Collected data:
- - - -
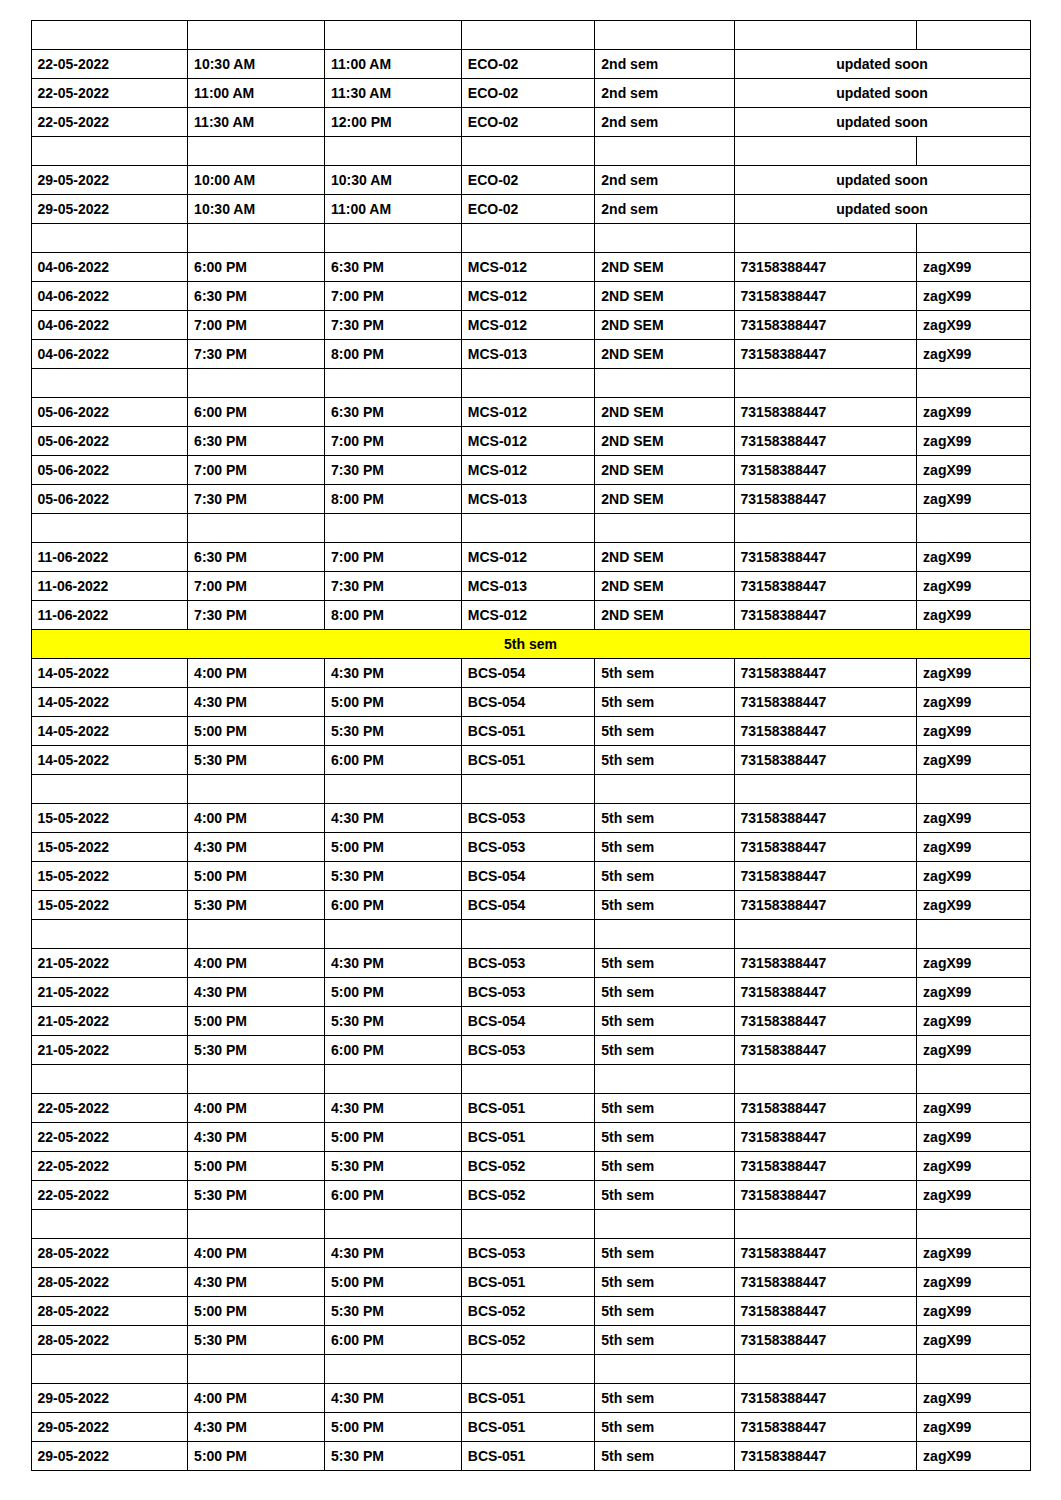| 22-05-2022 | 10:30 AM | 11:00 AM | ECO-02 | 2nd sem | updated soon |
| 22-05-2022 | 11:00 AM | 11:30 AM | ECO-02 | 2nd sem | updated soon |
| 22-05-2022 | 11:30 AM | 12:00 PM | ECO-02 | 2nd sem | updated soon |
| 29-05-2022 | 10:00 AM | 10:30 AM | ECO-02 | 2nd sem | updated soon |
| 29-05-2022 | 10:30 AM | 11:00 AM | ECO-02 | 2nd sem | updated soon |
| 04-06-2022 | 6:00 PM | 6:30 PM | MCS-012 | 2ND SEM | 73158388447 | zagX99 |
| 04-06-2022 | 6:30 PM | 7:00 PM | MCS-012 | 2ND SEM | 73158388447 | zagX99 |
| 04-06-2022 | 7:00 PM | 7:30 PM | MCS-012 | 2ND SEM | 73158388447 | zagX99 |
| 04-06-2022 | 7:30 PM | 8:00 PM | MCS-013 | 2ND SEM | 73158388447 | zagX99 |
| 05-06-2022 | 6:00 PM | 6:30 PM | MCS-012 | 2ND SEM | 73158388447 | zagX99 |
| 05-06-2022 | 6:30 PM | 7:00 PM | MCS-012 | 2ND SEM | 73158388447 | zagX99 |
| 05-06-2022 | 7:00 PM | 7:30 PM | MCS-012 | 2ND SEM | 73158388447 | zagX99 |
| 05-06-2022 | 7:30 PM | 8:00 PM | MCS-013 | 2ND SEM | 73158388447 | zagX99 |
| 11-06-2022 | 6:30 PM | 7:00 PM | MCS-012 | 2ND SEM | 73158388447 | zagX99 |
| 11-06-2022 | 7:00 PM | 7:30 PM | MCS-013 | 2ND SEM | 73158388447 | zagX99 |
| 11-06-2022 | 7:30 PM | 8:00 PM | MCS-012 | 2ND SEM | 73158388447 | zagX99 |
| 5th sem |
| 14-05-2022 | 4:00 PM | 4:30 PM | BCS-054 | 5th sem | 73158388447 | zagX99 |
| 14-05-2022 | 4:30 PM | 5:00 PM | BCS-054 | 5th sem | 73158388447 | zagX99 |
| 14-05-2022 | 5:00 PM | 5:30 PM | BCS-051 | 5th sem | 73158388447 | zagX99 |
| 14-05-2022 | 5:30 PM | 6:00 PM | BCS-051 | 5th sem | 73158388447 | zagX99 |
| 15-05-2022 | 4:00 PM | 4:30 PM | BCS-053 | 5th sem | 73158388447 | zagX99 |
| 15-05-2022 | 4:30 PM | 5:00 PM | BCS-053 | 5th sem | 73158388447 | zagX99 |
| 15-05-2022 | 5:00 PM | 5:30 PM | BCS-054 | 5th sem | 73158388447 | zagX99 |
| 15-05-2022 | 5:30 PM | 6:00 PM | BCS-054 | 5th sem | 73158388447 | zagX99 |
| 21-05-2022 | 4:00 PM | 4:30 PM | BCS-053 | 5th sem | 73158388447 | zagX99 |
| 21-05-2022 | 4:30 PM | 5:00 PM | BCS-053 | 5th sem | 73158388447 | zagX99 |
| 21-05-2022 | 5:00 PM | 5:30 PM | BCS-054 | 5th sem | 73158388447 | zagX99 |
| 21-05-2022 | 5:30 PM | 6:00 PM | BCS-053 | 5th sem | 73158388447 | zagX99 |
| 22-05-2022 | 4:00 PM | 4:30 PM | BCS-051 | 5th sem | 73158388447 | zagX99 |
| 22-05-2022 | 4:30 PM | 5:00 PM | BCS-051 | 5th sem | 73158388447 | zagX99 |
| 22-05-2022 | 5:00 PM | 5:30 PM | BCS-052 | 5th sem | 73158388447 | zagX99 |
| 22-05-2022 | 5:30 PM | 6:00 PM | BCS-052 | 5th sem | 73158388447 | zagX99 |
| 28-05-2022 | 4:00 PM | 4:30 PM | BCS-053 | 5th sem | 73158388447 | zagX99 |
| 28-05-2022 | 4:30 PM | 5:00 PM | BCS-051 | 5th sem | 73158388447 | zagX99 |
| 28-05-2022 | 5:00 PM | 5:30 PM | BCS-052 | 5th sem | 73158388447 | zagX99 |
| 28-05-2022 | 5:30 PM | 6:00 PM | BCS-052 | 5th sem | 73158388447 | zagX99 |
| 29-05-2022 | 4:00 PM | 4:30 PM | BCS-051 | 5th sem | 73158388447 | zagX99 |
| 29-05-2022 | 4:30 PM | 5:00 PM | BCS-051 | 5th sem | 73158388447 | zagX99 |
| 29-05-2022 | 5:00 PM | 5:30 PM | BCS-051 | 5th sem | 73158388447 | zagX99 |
- - - -
# TASK GOAL
Copy each line of the records above without change, but do not include any picture.

# SOLUTION TO THE EXERCISE
| 22-05-2022 | 10:30 AM | 11:00 AM | ECO-02 | 2nd sem | updated soon |
| 22-05-2022 | 11:00 AM | 11:30 AM | ECO-02 | 2nd sem | updated soon |
| 22-05-2022 | 11:30 AM | 12:00 PM | ECO-02 | 2nd sem | updated soon |
| 29-05-2022 | 10:00 AM | 10:30 AM | ECO-02 | 2nd sem | updated soon |
| 29-05-2022 | 10:30 AM | 11:00 AM | ECO-02 | 2nd sem | updated soon |
| 04-06-2022 | 6:00 PM | 6:30 PM | MCS-012 | 2ND SEM | 73158388447 | zagX99 |
| 04-06-2022 | 6:30 PM | 7:00 PM | MCS-012 | 2ND SEM | 73158388447 | zagX99 |
| 04-06-2022 | 7:00 PM | 7:30 PM | MCS-012 | 2ND SEM | 73158388447 | zagX99 |
| 04-06-2022 | 7:30 PM | 8:00 PM | MCS-013 | 2ND SEM | 73158388447 | zagX99 |
| 05-06-2022 | 6:00 PM | 6:30 PM | MCS-012 | 2ND SEM | 73158388447 | zagX99 |
| 05-06-2022 | 6:30 PM | 7:00 PM | MCS-012 | 2ND SEM | 73158388447 | zagX99 |
| 05-06-2022 | 7:00 PM | 7:30 PM | MCS-012 | 2ND SEM | 73158388447 | zagX99 |
| 05-06-2022 | 7:30 PM | 8:00 PM | MCS-013 | 2ND SEM | 73158388447 | zagX99 |
| 11-06-2022 | 6:30 PM | 7:00 PM | MCS-012 | 2ND SEM | 73158388447 | zagX99 |
| 11-06-2022 | 7:00 PM | 7:30 PM | MCS-013 | 2ND SEM | 73158388447 | zagX99 |
| 11-06-2022 | 7:30 PM | 8:00 PM | MCS-012 | 2ND SEM | 73158388447 | zagX99 |
| 5th sem |
| 14-05-2022 | 4:00 PM | 4:30 PM | BCS-054 | 5th sem | 73158388447 | zagX99 |
| 14-05-2022 | 4:30 PM | 5:00 PM | BCS-054 | 5th sem | 73158388447 | zagX99 |
| 14-05-2022 | 5:00 PM | 5:30 PM | BCS-051 | 5th sem | 73158388447 | zagX99 |
| 14-05-2022 | 5:30 PM | 6:00 PM | BCS-051 | 5th sem | 73158388447 | zagX99 |
| 15-05-2022 | 4:00 PM | 4:30 PM | BCS-053 | 5th sem | 73158388447 | zagX99 |
| 15-05-2022 | 4:30 PM | 5:00 PM | BCS-053 | 5th sem | 73158388447 | zagX99 |
| 15-05-2022 | 5:00 PM | 5:30 PM | BCS-054 | 5th sem | 73158388447 | zagX99 |
| 15-05-2022 | 5:30 PM | 6:00 PM | BCS-054 | 5th sem | 73158388447 | zagX99 |
| 21-05-2022 | 4:00 PM | 4:30 PM | BCS-053 | 5th sem | 73158388447 | zagX99 |
| 21-05-2022 | 4:30 PM | 5:00 PM | BCS-053 | 5th sem | 73158388447 | zagX99 |
| 21-05-2022 | 5:00 PM | 5:30 PM | BCS-054 | 5th sem | 73158388447 | zagX99 |
| 21-05-2022 | 5:30 PM | 6:00 PM | BCS-053 | 5th sem | 73158388447 | zagX99 |
| 22-05-2022 | 4:00 PM | 4:30 PM | BCS-051 | 5th sem | 73158388447 | zagX99 |
| 22-05-2022 | 4:30 PM | 5:00 PM | BCS-051 | 5th sem | 73158388447 | zagX99 |
| 22-05-2022 | 5:00 PM | 5:30 PM | BCS-052 | 5th sem | 73158388447 | zagX99 |
| 22-05-2022 | 5:30 PM | 6:00 PM | BCS-052 | 5th sem | 73158388447 | zagX99 |
| 28-05-2022 | 4:00 PM | 4:30 PM | BCS-053 | 5th sem | 73158388447 | zagX99 |
| 28-05-2022 | 4:30 PM | 5:00 PM | BCS-051 | 5th sem | 73158388447 | zagX99 |
| 28-05-2022 | 5:00 PM | 5:30 PM | BCS-052 | 5th sem | 73158388447 | zagX99 |
| 28-05-2022 | 5:30 PM | 6:00 PM | BCS-052 | 5th sem | 73158388447 | zagX99 |
| 29-05-2022 | 4:00 PM | 4:30 PM | BCS-051 | 5th sem | 73158388447 | zagX99 |
| 29-05-2022 | 4:30 PM | 5:00 PM | BCS-051 | 5th sem | 73158388447 | zagX99 |
| 29-05-2022 | 5:00 PM | 5:30 PM | BCS-051 | 5th sem | 73158388447 | zagX99 |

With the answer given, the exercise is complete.